Besides the annual exclusion, each taxpayer also has a lifetime gift tax exclusion. In 2016, the lifetime gift tax exclusion is $5,450,000. Thus, by applying some of your lifetime gift tax exclusion, a gift with a value in excess of the $14,000 annual exclusion will result in no gift tax owed, but you must file a Form 709 with the IRS. When you die, your estate tax exclusion will be reduced by the amount of the gift over the annual exclusion. The lifetime gift tax exclusion is the same for U.S. resident non-citizens and U.S. citizens.

The federal gift tax rate is 40% for the amount above the lifetime gift tax exclusion.
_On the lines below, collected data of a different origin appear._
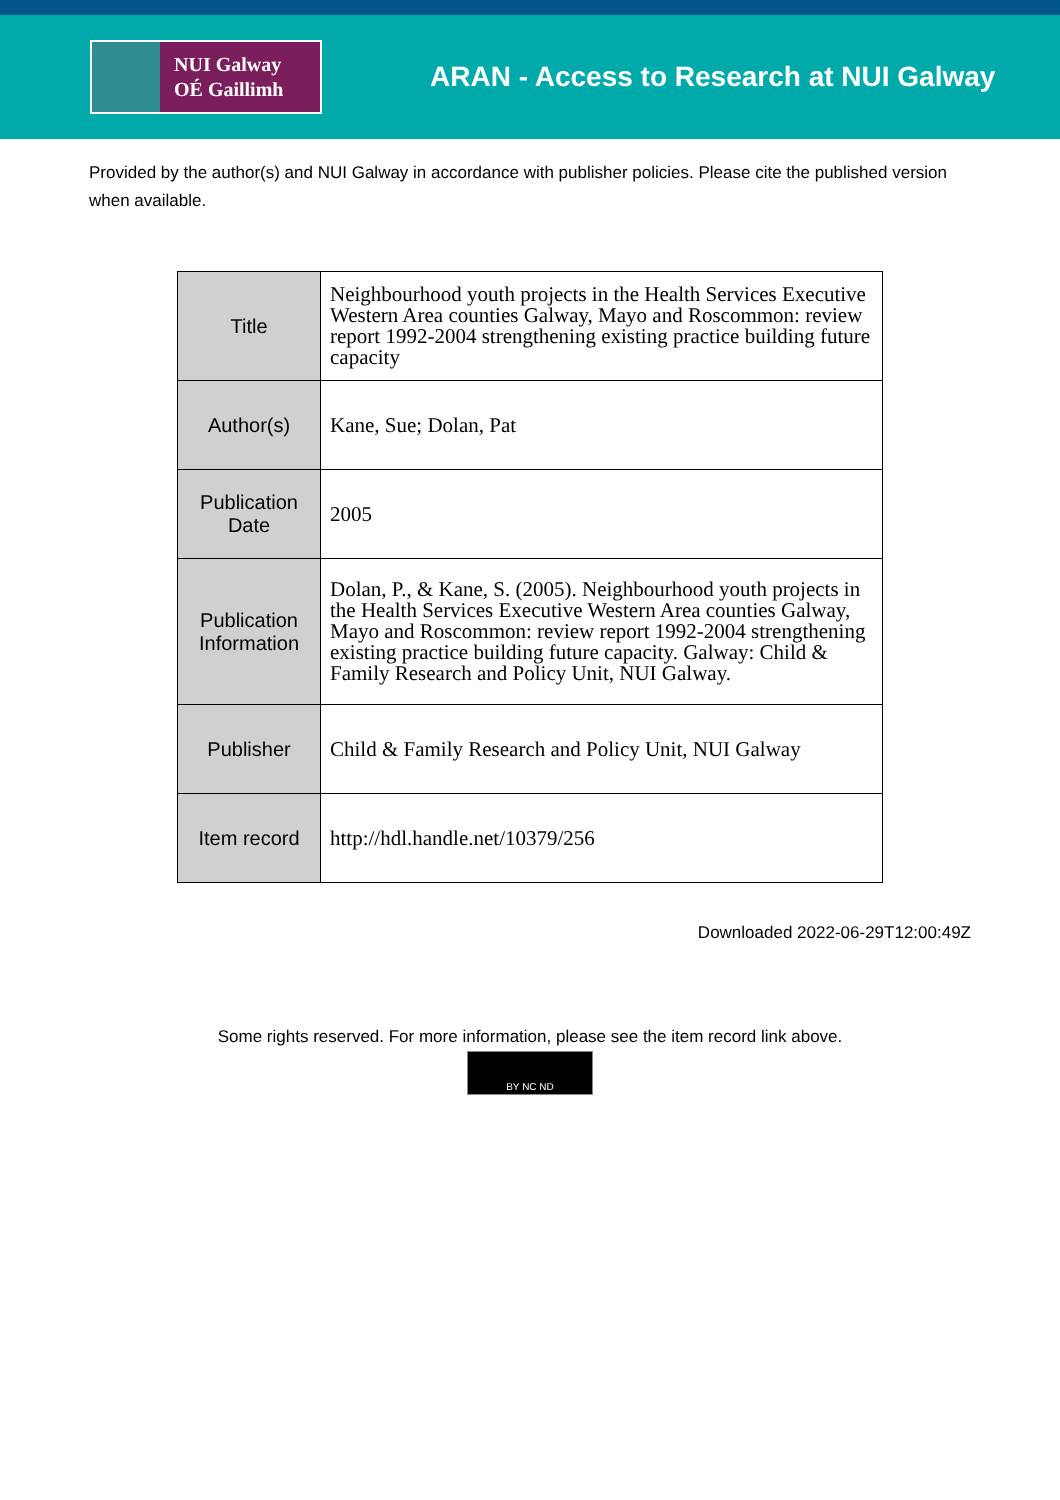NUI Galway
OÉ Gaillimh
ARAN - Access to Research at NUI Galway
Provided by the author(s) and NUI Galway in accordance with publisher policies. Please cite the published version when available.
| Title | Neighbourhood youth projects in the Health Services Executive Western Area counties Galway, Mayo and Roscommon: review report 1992-2004 strengthening existing practice building future capacity |
| Author(s) | Kane, Sue; Dolan, Pat |
| Publication Date | 2005 |
| Publication Information | Dolan, P., & Kane, S. (2005). Neighbourhood youth projects in the Health Services Executive Western Area counties Galway, Mayo and Roscommon: review report 1992-2004 strengthening existing practice building future capacity. Galway: Child & Family Research and Policy Unit, NUI Galway. |
| Publisher | Child & Family Research and Policy Unit, NUI Galway |
| Item record | http://hdl.handle.net/10379/256 |
Downloaded 2022-06-29T12:00:49Z
Some rights reserved. For more information, please see the item record link above.
BY NC ND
Although Connecticut uses the annual federal gift tax exclusions for its own annual gift tax exclusion, Connecticut has a different lifetime gift tax exclusion: $2 million for 2016. You have to file a Connecticut gift tax return if you make any taxable gifts. For example, if you are not married and you give $50,000 to each of your 2 children, you will have to file a Connecticut gift tax return even though no gift tax is payable.

 

Federal and Connecticut gift tax returns are due by April 15th of the year following the gift.